*Explore the material*:
1. Reproduce the stretch of the DWC3 isoc thread from "Thinh Nguyen <Thinh.Nguyen@xxxxxxxxxxxx>" through "current mainline driver.".
2. Which distinct trace event names (such as the one right after each timestamp and colon) show up in the log lines of the DWC3 isoc thread? List every one.
3. Pick up the DWC3 isoc thread where it stops and keep writing it.

*Selected passage*:
_ _ _ _ _ _ _
Re: DWC3 Isoc Gadget Missed Interrupts on Start Transfer

Thinh Nguyen <Thinh.Nguyen@xxxxxxxxxxxx> · Fri, 4 Mar 2022 23:48:20 +0000

Michael Grzeschik wrote:
> On Fri, Mar 04, 2022 at 01:43:00AM +0000, Thinh Nguyen wrote:
>> Michael Grzeschik wrote:
>>> On Wed, Mar 02, 2022 at 10:22:55PM +0000, Thinh Nguyen wrote:
>>>> Michael Grzeschik wrote:
>>>>> I am currently debugging a strange error with transferring isoc
>>>>> requests
>>>>> with
>>>>> the current mainline driver.
>>>>>
>>>>> When the pending and started list is empty the complete interrupt
>>>>> handler is
>>>>> sending an End Transfer to the controller. This End Transfer will
>>>>> then get
>>>>> successfully completed.
>>>>>
>>>>>     irq/50-dwc3-305     [000] d..1.   166.661845: dwc3_gadget_ep_cmd:
>>>>> ep5in: cmd 'End Transfer' [b0d08] params 00000000 00000000 00000000
>>>>> -->
>>>>> status: Successful
>>>>>     irq/50-dwc3-305     [000] d..1.   166.661877: dwc3_event: event
>>>>> (080b01d6): ep5in: Endpoint Command Complete
>>>>>     irq/50-dwc3-305     [000] d..1.   166.661979: dwc3_event: event
>>>>> (482a10d6): ep5in: Transfer Not Ready [0000482a] (Not Active)
>>>>>
>>>>>
>>>>> After this the Transfer needs to start again. But unfortunately this
>>>>> sometimes
>>>>> does not succeed. You see in the following trace that the Start of
>>>>> the just
>>>>> prepared trbs did complete with an -18.
>>>>>
>>>>>    kworker/u5:2-347     [001] d..2.   166.691288: dwc3_prepare_trb:
>>>>> ep5in: trb 000000007ff95a12 (E233:D232) buf 0000ffffffb1c2a8 size
>>>>> 1x 12
>>>>> ctrl 00000465:00000000 (HlCs:Sc:isoc-first)
_ _ _ _ _ _ _
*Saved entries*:
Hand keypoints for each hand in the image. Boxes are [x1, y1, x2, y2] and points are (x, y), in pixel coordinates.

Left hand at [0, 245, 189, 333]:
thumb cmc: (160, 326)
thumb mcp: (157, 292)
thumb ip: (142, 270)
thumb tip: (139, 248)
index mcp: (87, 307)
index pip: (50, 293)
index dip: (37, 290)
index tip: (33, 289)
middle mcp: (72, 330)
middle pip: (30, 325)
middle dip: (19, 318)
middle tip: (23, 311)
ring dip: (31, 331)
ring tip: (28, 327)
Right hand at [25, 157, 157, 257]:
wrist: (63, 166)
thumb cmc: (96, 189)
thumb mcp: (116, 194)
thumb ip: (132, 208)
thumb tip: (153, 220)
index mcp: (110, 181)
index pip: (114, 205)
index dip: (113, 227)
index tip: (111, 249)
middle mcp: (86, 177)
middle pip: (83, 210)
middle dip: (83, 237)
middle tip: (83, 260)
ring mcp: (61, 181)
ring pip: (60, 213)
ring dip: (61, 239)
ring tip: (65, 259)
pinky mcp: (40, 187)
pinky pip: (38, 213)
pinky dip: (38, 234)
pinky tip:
_ _ _ _ _ _ _
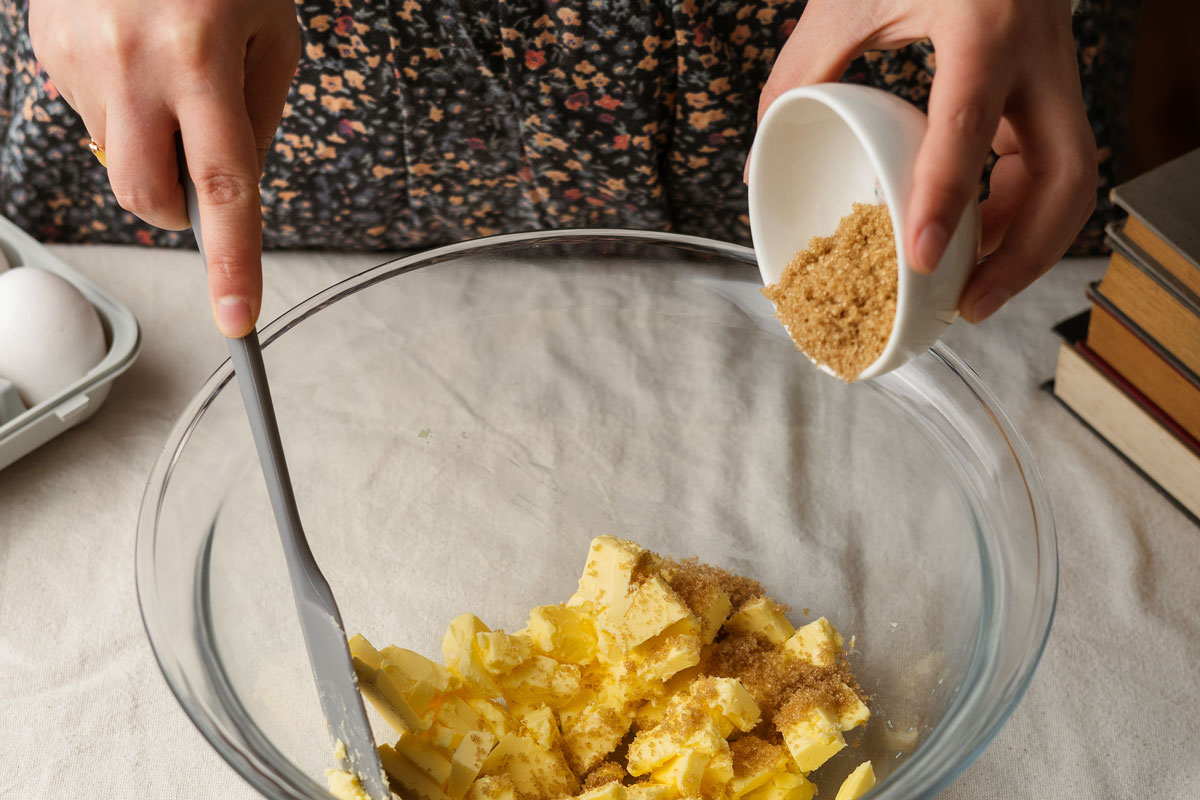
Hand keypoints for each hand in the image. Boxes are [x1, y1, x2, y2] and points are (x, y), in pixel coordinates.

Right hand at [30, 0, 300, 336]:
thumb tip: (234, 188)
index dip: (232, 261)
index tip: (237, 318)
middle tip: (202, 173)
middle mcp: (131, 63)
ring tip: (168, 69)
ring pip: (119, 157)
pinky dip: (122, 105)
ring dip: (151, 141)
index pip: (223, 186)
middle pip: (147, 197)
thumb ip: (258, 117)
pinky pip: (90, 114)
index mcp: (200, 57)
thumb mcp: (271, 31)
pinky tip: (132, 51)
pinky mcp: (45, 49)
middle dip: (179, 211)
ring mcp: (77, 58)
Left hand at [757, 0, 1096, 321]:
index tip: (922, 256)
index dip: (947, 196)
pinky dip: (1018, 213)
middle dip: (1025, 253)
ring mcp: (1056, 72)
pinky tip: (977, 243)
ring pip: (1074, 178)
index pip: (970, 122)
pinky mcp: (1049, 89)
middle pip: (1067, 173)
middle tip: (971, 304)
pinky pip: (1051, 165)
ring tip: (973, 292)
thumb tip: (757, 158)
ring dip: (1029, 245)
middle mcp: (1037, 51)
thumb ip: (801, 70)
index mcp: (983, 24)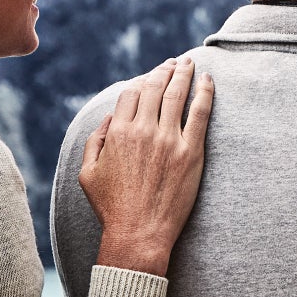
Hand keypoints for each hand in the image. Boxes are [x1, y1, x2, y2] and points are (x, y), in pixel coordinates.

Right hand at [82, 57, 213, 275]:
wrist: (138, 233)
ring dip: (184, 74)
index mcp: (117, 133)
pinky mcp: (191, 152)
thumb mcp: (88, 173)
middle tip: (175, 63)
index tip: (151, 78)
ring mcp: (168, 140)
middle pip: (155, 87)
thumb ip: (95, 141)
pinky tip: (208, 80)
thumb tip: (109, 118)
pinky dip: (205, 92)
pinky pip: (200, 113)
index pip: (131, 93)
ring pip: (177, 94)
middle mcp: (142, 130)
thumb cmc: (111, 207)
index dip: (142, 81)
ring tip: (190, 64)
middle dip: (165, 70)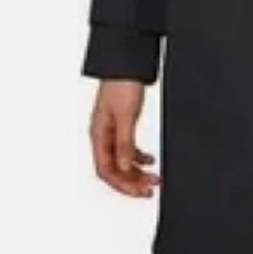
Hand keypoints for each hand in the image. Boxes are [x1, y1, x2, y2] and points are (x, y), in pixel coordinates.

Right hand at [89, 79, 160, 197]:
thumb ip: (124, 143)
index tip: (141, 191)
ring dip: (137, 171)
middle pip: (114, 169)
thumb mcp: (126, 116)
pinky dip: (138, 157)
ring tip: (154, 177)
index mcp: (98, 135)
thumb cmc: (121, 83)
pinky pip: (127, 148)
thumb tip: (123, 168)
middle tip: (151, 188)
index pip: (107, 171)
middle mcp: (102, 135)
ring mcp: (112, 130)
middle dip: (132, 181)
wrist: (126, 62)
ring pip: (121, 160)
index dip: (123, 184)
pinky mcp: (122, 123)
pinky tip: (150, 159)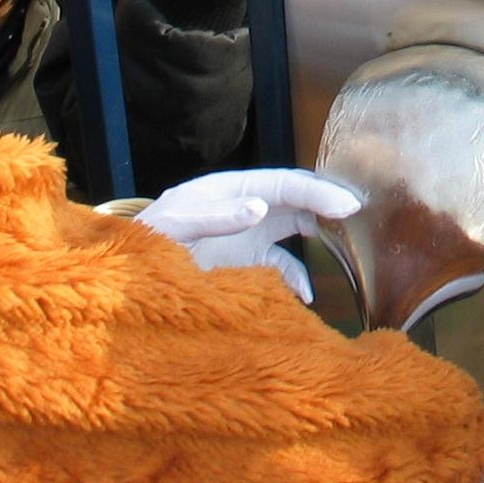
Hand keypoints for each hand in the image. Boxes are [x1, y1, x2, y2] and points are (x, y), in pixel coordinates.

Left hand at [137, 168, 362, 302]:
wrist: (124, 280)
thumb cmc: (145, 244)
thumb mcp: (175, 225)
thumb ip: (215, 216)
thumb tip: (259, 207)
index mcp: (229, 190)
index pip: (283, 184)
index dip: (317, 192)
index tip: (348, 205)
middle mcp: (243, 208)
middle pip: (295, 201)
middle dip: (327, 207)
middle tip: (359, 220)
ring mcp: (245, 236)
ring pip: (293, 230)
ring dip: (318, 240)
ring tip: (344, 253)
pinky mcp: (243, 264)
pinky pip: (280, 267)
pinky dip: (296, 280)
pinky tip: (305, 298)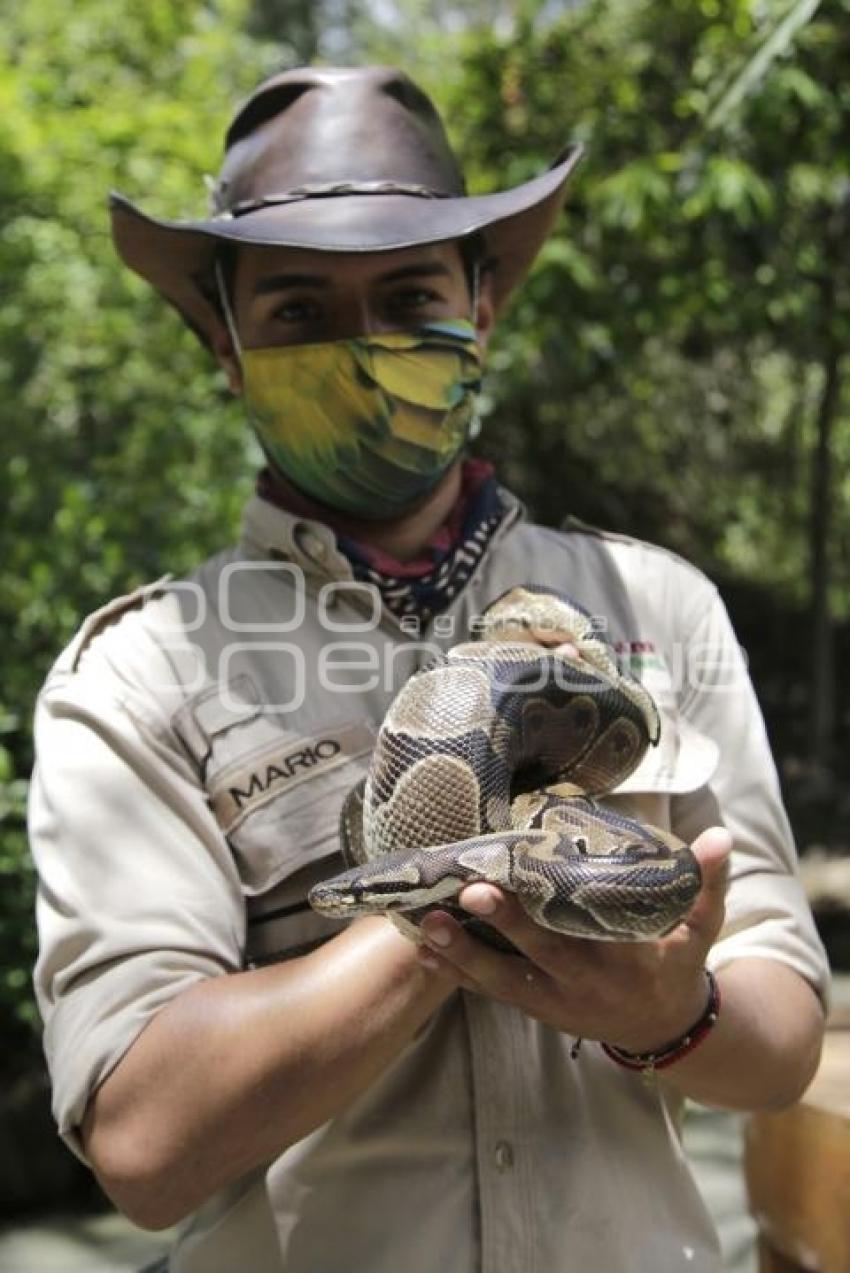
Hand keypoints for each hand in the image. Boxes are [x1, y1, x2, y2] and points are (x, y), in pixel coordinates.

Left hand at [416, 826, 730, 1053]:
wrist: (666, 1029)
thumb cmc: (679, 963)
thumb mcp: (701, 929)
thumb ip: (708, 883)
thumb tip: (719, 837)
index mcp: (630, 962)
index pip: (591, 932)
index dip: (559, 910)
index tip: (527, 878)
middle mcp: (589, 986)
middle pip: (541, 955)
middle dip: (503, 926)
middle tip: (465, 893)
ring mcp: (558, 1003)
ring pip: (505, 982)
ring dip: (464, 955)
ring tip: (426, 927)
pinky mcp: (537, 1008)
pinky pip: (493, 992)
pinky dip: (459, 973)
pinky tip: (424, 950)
_ _ _ _ _ _ _
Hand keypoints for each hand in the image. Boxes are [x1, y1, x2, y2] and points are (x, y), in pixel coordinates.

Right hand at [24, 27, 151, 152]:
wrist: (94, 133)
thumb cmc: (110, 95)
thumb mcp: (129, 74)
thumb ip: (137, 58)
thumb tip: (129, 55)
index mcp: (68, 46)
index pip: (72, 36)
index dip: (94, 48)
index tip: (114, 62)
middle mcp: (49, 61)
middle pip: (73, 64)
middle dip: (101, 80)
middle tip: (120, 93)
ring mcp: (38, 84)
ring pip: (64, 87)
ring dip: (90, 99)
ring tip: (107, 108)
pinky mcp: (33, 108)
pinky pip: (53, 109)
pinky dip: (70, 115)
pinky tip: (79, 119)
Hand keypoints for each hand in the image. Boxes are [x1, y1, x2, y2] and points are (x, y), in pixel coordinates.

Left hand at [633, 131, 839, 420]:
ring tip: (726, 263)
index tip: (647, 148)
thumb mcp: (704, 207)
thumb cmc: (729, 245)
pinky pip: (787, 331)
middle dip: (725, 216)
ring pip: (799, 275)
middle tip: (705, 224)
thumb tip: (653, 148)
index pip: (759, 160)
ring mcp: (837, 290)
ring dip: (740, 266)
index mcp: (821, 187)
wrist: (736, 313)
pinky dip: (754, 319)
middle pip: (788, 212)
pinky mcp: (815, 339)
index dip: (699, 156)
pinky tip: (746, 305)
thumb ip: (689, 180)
_ _ _ _ _ _ _
*Results of the exercise*:
1.
Thinh Nguyen <Thinh.Nguyen@xxxxxxxxxxxx> · Fri, 4 Mar 2022 23:48:20 +0000

Michael Grzeschik wrote:
> On Fri, Mar 04, 2022 at 01:43:00AM +0000, Thinh Nguyen wrote:
>> Michael Grzeschik wrote:
>>> On Wed, Mar 02, 2022 at 10:22:55PM +0000, Thinh Nguyen wrote:
>>>> Michael Grzeschik wrote:
>>>>> I am currently debugging a strange error with transferring isoc
>>>>> requests
>>>>> with
>>>>> the current mainline driver.

2.
dwc3_gadget_ep_cmd
dwc3_event
dwc3_prepare_trb

3.
>>>>>    kworker/u5:2-347     [001] d..2.   166.691293: dwc3_prepare_trb:
>>>>> ep5in: trb 00000000f9cd175e (E234:D232) buf 0000ffffffb1d000 size 1x
>>>>> 7156 ctrl 00000471:00000000 (Hlcs:Sc:isoc)
>>>
>>> [snip]
>>>
>>>>>
>>>>> The intermediate Bus Expiry is not always present in that case, but
>>>>> also
>>>>> completely acceptable as we loop
>>>>> over the Start Transfer until this succeeds.
>>>>>
>>>>> Do you have any Idea why this succeeded Start Streaming does come back
>>>>> with an
>>>>> Missed Transfer on the first trb?
>>>>>
>>>>
>>>> Hi Michael,
>>>>
>>>> When sending the trace, please leave it unfiltered. It's missing some
>>>> trace events that I want to check.
>>>
>>> Right, it was a mix of trace_event:dwc3:* and ftrace_filter=dwc*. So I
>>> kind of felt filtering out the interesting part would help.
>>>
>>> Anyway. Here is the same situation in another trace, with all
>>> trace_events from dwc3:
>>>
>>
>> <snip>
>>
>>>
>>>> Please check if the host is actually polling for data at that uframe.
>>>> Each TRB is scheduled for a particular interval. If the host doesn't
>>>> request for data at that particular interval, then it's a missed isoc
>>>> also (err -18). So, if you have a usb traffic analyzer, please verify
>>>> this. Also, maybe try with a different host vendor to see if the
>>>> behavior is the same.
>>>
>>> The behavior seems to differ if I attach different hosts. I have no
>>> traffic analyzer. Would usbmon under linux host work for that? How would
>>
>> usbmon doesn't see usb packet level. So no, usbmon doesn't work.
>>
>>> I synchronize the gadget request and host urbs to know which frame
>>> interval would have been the one that was missed in my logs?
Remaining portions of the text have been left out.